The following code snippet takes the two input files, converts them into arrays, and prints out the arrays:
import csv
# Load text matching module
from fuzzywuzzy import fuzz
from fuzzywuzzy import process
# Import reference and test lists and assign to variables
ref_doc = csv.reader(open('ref.csv', 'rb'), delimiter=",", quotechar='|')
test_doc = csv.reader(open('test.csv', 'rb'), delimiter=",", quotechar='|')
# Define the arrays into which to load these lists
ref = []
test = []
# Assign the reference and test docs to arrays
for row in ref_doc:
ref.append(row)
for row in test_doc:
test.append(row)
# Print the arrays to make sure this all worked properly
# before we procede to run matching operations on the arrays
print ref, "\n\n\n", test
The problem is that this script works as expected when I run it in IDLE, but returns the following error when I call it from bash:
['one', 'two']
Traceback (most recent call last):
File "csvimport_orig.py", line 4, in <module>
from fuzzywuzzy import fuzz
File "/Library/Frameworks/Python.framework/Versions/2.7/lib/python2.7/site-packages/fuzzywuzzy/fuzz.py", line 32, in <module>
import utils
File "/Library/Frameworks/Python.framework/Versions/2.7/lib/python2.7/site-packages/fuzzywuzzy/utils.py", line 6, in <module>
table_from=string.punctuation+string.ascii_uppercase
AttributeError: 'module' object has no attribute 'punctuation'
Is there something I need to configure in bash for this to work properly? Or is there something fundamentally wrong that IDLE is not catching? For simplicity's sake, I don't call the fuzzywuzzy module in this snippet, but it works as expected in IDLE.
Eventually, I'd like to use pylevenshtein but am trying to see if my use for this script has value before I put the extra time in making that work.
Thanks in advance.

·····

SET TASKS >>
1. Decide whether each statement agrees with the Python post: (a) the script works as expected when run in IDLE; (b) the error traceback points to line 4 of csvimport_orig.py; (c) the script already uses pylevenshtein. Answer each with yes or no and quote the deciding words of the post.
2. Please output the part of the Python post that begins at the words "# Define the" and stops after "test.append(row)", copied word for word.
The lines that come next are separate material, apart from the Python post.

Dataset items
·····

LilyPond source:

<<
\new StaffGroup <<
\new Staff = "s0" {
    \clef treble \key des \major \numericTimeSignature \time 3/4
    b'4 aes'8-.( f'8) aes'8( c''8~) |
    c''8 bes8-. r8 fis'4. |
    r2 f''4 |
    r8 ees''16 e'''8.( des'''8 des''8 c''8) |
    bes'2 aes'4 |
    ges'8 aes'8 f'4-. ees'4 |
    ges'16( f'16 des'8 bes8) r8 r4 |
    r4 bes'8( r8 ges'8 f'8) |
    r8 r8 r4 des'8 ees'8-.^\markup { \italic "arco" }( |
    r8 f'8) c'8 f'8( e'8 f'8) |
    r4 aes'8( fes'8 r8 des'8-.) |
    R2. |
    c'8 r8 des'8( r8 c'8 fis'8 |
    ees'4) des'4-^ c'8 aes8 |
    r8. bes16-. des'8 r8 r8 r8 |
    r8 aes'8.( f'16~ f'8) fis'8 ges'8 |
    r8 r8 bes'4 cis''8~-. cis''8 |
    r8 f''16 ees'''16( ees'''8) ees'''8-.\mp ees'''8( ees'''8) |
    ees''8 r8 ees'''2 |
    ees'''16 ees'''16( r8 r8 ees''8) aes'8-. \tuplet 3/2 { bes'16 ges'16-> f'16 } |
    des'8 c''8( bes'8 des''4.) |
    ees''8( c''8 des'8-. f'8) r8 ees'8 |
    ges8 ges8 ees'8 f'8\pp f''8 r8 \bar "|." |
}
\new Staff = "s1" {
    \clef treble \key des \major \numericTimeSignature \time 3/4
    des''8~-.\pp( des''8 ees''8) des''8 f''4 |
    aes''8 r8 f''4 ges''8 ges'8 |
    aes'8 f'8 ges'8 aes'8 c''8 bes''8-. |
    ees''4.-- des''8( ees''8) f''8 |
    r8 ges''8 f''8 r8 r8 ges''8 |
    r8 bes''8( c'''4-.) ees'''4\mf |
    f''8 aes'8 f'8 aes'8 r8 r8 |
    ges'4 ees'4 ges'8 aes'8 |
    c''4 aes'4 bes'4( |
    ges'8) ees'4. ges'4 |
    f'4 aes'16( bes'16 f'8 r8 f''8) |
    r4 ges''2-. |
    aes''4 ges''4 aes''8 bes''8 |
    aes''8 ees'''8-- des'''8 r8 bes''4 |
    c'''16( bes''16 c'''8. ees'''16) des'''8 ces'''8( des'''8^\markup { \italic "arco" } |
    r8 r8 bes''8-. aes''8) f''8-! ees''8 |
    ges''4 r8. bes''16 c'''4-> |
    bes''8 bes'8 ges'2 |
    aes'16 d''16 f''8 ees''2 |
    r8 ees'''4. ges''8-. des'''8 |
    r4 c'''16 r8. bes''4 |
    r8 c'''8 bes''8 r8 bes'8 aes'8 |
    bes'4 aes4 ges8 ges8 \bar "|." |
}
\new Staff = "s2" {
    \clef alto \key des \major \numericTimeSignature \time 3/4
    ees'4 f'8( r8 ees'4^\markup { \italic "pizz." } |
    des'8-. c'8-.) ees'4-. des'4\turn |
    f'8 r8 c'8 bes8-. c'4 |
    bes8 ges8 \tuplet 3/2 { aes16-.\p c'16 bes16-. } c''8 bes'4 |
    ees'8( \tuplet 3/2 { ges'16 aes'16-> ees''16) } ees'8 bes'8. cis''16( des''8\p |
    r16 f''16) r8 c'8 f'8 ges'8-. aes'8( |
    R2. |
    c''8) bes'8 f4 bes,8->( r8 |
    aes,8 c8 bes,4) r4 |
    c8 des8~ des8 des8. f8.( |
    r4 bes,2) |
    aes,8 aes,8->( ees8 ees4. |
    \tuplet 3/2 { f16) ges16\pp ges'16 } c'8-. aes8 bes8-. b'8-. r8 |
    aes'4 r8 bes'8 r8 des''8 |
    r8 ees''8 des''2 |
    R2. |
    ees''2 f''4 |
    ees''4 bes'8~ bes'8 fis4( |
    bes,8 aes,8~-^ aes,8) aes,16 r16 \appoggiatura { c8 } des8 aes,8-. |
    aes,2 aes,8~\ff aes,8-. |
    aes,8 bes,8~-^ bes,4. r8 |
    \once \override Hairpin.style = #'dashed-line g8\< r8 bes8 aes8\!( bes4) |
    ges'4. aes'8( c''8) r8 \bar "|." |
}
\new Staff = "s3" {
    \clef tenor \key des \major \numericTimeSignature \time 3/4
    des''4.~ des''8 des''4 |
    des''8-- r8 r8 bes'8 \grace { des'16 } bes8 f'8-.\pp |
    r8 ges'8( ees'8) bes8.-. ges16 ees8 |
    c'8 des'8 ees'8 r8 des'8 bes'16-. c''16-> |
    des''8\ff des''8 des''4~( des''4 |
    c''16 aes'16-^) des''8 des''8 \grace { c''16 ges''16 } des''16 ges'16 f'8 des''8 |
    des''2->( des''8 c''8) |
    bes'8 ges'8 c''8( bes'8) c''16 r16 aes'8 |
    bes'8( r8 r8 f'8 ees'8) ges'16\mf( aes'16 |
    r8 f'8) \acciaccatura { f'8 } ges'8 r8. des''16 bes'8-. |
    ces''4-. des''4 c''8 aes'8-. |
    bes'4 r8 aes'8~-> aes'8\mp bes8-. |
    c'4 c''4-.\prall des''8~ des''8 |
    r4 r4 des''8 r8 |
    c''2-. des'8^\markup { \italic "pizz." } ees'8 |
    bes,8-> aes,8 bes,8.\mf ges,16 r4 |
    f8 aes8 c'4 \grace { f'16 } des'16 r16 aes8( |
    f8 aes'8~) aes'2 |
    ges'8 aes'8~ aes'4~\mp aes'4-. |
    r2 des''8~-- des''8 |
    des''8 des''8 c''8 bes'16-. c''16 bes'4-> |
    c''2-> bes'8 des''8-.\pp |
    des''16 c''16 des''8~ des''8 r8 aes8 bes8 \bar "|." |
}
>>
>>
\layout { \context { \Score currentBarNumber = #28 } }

·····

TASK-BY-TASK OUTPUTS >>
1.
(a) Yes: "this script works as expected when I run it in IDLE"
(b) Yes: "File "csvimport_orig.py", line 4, in <module>"
(c) No: "Eventually, I'd like to use pylevenshtein but am trying to see if my use for this script has value before I put the extra time in making that work."

2.
# Define the arrays into which to load these lists
ref = []
test = []
# Assign the reference and test docs to arrays
for row in ref_doc:
ref.append(row)
for row in test_doc:
test.append(row)